__Input material__
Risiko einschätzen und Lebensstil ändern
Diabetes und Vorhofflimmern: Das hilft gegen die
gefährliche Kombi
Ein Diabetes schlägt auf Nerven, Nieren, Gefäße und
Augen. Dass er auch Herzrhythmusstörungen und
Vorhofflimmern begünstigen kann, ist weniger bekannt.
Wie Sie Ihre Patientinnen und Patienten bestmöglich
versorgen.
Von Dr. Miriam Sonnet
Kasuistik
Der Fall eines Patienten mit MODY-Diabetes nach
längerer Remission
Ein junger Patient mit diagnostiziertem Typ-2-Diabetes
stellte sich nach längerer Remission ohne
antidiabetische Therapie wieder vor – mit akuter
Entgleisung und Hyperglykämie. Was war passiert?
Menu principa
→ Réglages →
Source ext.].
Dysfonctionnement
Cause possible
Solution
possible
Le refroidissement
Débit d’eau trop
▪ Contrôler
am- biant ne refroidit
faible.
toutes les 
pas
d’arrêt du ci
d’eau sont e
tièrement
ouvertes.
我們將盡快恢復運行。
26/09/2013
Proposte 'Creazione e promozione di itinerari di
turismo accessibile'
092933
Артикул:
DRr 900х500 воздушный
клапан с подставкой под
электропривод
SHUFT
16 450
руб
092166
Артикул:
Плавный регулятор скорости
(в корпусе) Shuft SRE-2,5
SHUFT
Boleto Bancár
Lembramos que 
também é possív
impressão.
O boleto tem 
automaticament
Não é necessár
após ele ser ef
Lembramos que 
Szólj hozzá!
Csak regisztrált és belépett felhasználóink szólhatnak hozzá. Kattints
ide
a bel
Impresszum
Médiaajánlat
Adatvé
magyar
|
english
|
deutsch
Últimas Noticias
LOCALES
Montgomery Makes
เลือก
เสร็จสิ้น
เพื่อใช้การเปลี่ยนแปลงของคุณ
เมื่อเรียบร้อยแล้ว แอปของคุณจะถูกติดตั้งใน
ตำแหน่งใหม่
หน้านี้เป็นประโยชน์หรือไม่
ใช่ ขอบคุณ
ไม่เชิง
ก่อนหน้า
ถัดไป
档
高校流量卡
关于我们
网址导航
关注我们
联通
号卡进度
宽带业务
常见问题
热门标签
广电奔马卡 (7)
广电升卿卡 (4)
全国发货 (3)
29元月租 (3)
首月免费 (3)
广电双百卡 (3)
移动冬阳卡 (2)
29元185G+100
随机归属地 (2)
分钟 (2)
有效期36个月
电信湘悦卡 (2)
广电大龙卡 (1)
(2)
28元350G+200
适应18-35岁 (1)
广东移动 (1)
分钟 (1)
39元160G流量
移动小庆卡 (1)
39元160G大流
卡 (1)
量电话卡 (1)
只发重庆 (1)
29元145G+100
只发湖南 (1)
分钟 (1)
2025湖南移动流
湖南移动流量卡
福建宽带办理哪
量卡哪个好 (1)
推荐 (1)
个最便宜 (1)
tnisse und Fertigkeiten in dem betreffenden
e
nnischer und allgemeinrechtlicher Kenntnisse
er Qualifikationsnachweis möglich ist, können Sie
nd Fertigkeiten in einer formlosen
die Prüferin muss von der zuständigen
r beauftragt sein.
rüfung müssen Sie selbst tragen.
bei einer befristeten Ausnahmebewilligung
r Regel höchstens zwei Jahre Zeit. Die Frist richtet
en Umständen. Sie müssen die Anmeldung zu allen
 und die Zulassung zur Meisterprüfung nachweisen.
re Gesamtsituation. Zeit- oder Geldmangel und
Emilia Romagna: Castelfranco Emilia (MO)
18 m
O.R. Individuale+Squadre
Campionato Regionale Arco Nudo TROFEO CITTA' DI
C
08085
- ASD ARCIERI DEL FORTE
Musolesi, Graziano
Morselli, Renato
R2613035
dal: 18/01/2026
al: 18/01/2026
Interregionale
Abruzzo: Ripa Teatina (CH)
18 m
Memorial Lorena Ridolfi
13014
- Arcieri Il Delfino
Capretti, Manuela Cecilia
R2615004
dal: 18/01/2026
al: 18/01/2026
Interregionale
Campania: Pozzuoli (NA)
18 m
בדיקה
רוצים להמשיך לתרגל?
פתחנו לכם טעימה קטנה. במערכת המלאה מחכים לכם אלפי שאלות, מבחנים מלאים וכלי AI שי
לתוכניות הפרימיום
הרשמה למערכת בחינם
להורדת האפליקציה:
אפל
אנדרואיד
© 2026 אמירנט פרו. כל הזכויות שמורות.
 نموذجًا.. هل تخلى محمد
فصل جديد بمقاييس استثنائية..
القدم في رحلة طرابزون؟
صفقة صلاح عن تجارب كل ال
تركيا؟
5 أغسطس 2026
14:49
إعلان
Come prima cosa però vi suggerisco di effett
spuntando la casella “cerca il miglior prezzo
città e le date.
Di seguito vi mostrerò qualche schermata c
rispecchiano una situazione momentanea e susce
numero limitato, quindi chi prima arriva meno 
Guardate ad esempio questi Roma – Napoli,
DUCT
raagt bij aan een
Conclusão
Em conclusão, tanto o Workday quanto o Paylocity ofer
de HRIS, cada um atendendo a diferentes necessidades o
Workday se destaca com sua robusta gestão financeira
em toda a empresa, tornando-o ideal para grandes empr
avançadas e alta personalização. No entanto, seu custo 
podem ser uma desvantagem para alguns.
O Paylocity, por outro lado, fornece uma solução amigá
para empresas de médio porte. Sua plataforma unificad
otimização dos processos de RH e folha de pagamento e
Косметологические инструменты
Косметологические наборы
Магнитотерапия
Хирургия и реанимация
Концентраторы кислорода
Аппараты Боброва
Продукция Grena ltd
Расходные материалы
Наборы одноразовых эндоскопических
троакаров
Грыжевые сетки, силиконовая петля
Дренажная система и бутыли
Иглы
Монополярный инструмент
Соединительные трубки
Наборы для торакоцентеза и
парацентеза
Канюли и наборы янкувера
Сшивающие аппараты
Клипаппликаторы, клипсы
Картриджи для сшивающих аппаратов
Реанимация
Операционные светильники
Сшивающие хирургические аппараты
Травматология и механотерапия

__Instructions to follow__
Output each line of the records above exactly, beginning at the first, and stop once the line containing "nnischer und allgemeinrechtlicher Kenntnisse" has been output.

__Output__
Risiko einschätzen und Lebensstil ändern
Diabetes und Vorhofflimmern: Das hilft gegen die
gefährliche Kombi
Ein Diabetes schlägt auf Nerven, Nieren, Gefäße und
Augen. Dass er auch Herzrhythmusstörungen und
Vorhofflimmern begünstigen kann, ist weniger bekannt.
Wie Sie Ihre Patientinnen und Patienten bestmöglich
versorgen.
Von Dr. Miriam Sonnet
Kasuistik
Der Fall eines Patienten mit MODY-Diabetes nach
längerer Remission
Ein junger Patient mit diagnostiziertem Typ-2-Diabetes
stellte sich nach längerer Remission ohne
antidiabetische Therapie wieder vor – mit akuter
Entgleisung und Hyperglykämie. Was war passiert?
Menu principa
→ Réglages →
Source ext.].
Dysfonctionnement
Cause possible
Solution
possible
Le refroidissement
Débit d’eau trop
▪ Contrôler
am- biant ne refroidit
faible.
toutes les 
pas
d’arrêt du ci
d’eau sont e
tièrement
ouvertes.
我們將盡快恢復運行。
26/09/2013
Proposte 'Creazione e promozione di itinerari di
turismo accessibile'
092933
Артикул:
DRr 900х500 воздушный
клапан с подставкой под
электропривод
SHUFT
16 450
руб
092166
Артикул:
Плавный регулятор скорости
(в корпусе) Shuft SRE-2,5
SHUFT
Boleto Bancár
Lembramos que 
também é possív
impressão.
O boleto tem 
automaticament
Não é necessár
após ele ser ef
Lembramos que 
Szólj hozzá!
Csak regisztrált és belépett felhasználóink szólhatnak hozzá. Kattints
ide
a bel
Impresszum
Médiaajánlat
Adatvé
magyar
|
english
|
deutsch
Últimas Noticias
LOCALES
Montgomery Makes
เลือก
เสร็จสิ้น
เพื่อใช้การเปลี่ยนแปลงของคุณ
เมื่อเรียบร้อยแล้ว แอปของคุณจะถูกติดตั้งใน
ตำแหน่งใหม่
หน้านี้เป็นประโยชน์หรือไม่
ใช่ ขอบคุณ
ไม่เชิง
ก่อนหน้า
ถัดไป
档
高校流量卡
关于我们
网址导航
关注我们
联通
号卡进度
宽带业务
常见问题
热门标签
广电奔马卡 (7)
广电升卿卡 (4)
全国发货 (3)
29元月租 (3)
首月免费 (3)
广电双百卡 (3)
移动冬阳卡 (2)
29元185G+100
随机归属地 (2)
分钟 (2)
有效期36个月
电信湘悦卡 (2)
广电大龙卡 (1)
(2)
28元350G+200
适应18-35岁 (1)
广东移动 (1)
分钟 (1)
39元160G流量
移动小庆卡 (1)
39元160G大流
卡 (1)
量电话卡 (1)
只发重庆 (1)
29元145G+100
只发湖南 (1)
分钟 (1)
2025湖南移动流
湖南移动流量卡
福建宽带办理哪
量卡哪个好 (1)
推荐 (1)
个最便宜 (1)
tnisse und Fertigkeiten in dem betreffenden
e
nnischer und allgemeinrechtlicher Kenntnisse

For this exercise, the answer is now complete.